Atardamar, yürekten çıkan kanın içinden geçtiği kan damarlarıdır. Diğer bir ifade ile Atardamar, yüreğin sağ karıncığından akciğerlere, sol karıncığından da vücudun öteki yerlerine kan götüren damardır. Kan, yürekten hızla ve basınç yaparak çıkar. Atardamarların çevreleri kalın ve kaslarla örülüdür. Bundan ötürü atar damarların içindeki kan, toplardamarlarda olduğu gibi kolayca görülmez.
Besleyici kan taşıyan atardamarlar sisteminin ana damarları, yüreğin sol karıncığından çıkan aort (Büyük atardamar) ile sağ karıncıktan çıkan akçiğer atardamarlarıdır. Atardamarların ağızlarında kanın geri dönmesine engel olan üçer tane kapakçık bulunur.
Yine belirtmek gerekirse, Atardamar kalpten pompalanan kanı, vücudun organ ve dokularına dağıtılan kan damarlarıdır. Atardamarlar, dolaşım sisteminin başlıca elemanlarındandır. İnsanlarda dolaşım sistemi, bir büyük bir de küçük dolaşım olmak üzere iki kısımda mütalaa edilir.
Büyük dolaşım sistemi, temizlenmiş kanı çeşitli organ ve dokulara götürür; kirlenmiş kanı tekrar kalbe getirir. Küçük dolaşım sistemi ise, kalbe gelen kirli kanı akciğere götürüp, orada temizlenen kanı kalbe getirmektedir.
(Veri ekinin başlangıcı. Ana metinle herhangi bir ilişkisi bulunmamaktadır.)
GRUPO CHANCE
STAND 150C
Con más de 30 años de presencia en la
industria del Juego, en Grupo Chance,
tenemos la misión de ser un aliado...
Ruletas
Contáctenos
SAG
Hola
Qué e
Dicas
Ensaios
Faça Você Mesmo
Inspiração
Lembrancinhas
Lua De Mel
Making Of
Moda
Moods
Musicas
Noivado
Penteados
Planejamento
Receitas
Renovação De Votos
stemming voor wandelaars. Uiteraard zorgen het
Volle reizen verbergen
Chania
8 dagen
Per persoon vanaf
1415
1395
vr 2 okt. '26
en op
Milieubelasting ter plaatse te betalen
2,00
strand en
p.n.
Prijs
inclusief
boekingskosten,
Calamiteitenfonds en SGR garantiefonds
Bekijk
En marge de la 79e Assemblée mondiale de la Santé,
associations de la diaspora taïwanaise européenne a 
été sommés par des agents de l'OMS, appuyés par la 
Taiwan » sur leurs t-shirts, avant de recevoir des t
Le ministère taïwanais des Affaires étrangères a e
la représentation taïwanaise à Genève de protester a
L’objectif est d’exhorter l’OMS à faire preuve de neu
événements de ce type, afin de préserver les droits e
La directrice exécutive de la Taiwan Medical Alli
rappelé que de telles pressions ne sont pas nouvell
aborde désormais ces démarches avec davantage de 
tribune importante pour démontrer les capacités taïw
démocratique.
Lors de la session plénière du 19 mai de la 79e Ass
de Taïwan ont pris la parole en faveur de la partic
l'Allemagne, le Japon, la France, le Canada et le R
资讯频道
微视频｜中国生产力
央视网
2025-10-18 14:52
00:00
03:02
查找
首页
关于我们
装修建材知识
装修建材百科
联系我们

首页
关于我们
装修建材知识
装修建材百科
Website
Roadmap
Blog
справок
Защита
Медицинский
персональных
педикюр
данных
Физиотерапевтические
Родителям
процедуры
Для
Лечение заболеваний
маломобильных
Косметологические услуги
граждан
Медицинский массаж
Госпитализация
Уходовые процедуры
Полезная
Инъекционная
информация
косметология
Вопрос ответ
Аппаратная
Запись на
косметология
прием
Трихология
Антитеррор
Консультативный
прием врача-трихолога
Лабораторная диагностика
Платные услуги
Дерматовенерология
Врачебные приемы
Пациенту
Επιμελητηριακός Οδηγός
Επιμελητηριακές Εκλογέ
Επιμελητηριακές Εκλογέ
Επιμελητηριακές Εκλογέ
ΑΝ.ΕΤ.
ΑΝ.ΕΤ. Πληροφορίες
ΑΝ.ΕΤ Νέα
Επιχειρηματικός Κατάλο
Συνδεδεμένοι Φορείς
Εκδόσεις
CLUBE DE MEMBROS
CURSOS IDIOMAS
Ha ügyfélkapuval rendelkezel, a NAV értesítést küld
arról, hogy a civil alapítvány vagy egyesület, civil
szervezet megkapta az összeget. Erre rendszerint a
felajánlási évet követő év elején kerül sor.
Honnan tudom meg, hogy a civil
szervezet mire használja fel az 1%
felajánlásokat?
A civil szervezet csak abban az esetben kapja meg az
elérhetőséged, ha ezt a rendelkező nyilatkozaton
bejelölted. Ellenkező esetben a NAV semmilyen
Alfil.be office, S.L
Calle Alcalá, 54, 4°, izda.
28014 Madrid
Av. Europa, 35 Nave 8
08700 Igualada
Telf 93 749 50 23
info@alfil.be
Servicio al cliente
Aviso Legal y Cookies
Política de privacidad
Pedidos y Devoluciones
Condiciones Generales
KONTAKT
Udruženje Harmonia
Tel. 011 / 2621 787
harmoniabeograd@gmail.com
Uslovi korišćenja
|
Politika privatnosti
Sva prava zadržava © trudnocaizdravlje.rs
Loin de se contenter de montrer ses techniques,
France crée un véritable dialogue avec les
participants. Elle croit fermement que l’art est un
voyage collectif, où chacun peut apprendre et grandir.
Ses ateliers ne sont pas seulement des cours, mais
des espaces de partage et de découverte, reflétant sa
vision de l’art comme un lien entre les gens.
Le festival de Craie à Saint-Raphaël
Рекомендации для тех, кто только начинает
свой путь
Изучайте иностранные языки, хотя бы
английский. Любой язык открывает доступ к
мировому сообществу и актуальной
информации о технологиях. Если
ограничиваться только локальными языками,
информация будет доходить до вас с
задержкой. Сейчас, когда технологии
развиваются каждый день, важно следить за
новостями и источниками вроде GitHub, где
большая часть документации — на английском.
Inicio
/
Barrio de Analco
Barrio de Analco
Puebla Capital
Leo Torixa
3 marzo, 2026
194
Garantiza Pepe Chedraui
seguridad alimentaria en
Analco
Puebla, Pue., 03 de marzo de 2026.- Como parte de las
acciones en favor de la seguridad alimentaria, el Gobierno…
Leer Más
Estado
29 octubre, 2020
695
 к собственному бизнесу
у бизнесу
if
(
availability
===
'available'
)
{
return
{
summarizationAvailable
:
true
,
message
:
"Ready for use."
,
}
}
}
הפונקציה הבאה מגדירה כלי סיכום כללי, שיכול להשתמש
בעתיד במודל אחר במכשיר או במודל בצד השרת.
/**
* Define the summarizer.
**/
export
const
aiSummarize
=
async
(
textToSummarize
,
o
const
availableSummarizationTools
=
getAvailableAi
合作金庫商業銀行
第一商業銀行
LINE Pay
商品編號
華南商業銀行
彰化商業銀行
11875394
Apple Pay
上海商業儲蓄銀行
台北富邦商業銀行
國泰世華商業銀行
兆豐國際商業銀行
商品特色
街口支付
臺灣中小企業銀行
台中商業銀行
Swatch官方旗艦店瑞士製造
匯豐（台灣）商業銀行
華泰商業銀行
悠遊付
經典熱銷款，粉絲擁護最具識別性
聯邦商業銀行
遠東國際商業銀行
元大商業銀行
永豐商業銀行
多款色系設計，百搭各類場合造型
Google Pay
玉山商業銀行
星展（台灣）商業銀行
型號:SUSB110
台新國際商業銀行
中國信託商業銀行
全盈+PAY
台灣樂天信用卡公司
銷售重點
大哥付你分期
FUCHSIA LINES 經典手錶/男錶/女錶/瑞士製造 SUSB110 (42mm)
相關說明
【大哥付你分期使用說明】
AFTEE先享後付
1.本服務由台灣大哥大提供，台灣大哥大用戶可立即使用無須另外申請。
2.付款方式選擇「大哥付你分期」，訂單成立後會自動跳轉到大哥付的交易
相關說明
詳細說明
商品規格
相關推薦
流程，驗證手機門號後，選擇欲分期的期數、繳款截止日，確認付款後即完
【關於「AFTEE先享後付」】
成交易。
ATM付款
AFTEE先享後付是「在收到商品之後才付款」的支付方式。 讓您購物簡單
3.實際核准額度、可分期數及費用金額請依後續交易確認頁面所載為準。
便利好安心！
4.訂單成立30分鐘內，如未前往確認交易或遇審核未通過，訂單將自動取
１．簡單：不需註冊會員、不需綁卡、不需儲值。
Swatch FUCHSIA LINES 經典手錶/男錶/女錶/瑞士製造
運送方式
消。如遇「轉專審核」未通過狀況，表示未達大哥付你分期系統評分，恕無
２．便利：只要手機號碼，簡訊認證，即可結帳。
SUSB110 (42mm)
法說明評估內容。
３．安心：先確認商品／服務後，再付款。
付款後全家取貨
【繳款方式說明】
Kalb her iki dolaşım sistemi için pompa vazifesi görür.
Kalbin sağ karıncığından akciğerlere, sol karıncığından da vücudun diğer bölgelerine ve organlarına kan götüren damarlara atardamar, aynı yerlerden ters yönde ve kalbin sağ ve sol kulakçığına kan getiren damarlara ise toplardamar denir. Büyük dolaşım sisteminde, dokularda atardamarlar ile toplardamarlar arasında, kılcal damarlar denilen gözle görülemeyecek incelikte damarlar bulunur. Kan ile doku arasındaki madde alış verişi kılcal damarlar bölgesinde olur.
Büyük dolaşım sisteminin en büyük atardamarı Aort atardamarı (yani ana atardamardır). Aort, kalbin sol karıncığından çıkar. Küçük dolaşım sisteminin en büyük atardamarı ise akciğer atardamarıdır. Akciğer atardamarı kalbin sağ karıncığından çıkar.
Atardamarlar genellikle vücudun derin kısımlarında bulunurlar. Bu yaradılış özelliği, insanı birçok kazada kan kaybından korumaktadır. Çünkü, atardamarlarda kan basıncı yüksek olduğundan yaralanmalarda tazyikli, yani fışkırır tarzda kan akar, dolayısıyla zor pıhtılaşma olur. Pıhtılaşmanın kolay olması için kanın durgun olması mühim bir faktördür. Genel tababette ölçülen (tansiyon yükselmesi, düşmesi vs. olarak nitelendirilen) kan basıncı da atardamar basıncıdır. Aorttaki basınç ince atardamarlardakinden daha fazladır. En büyük atardamarlarda kapakçıklar vardır.
Atardamarlar, gevşeyip kasılma kabiliyetindeki düz kaslardan yapılıdır. Kesilen bir atardamardan akan kan, parlak kırmızı renktedir ve kalbin her atımına uyarak kesik kesik akar.
Toplardamarlar ise deriye yakın yerlerden seyreder. Kesilen toplardamardan akan kan, koyu kırmızı renkte olup, akışı devamlılık gösterir.
Bütün dillerde atardamarlara, bulunduğu bölge ve organa göre isim verilmiştir. İstisnai olarak bazı atardamarların devamına, sanki başka bir atardamarmış gibi isim verildiği de olmuştur.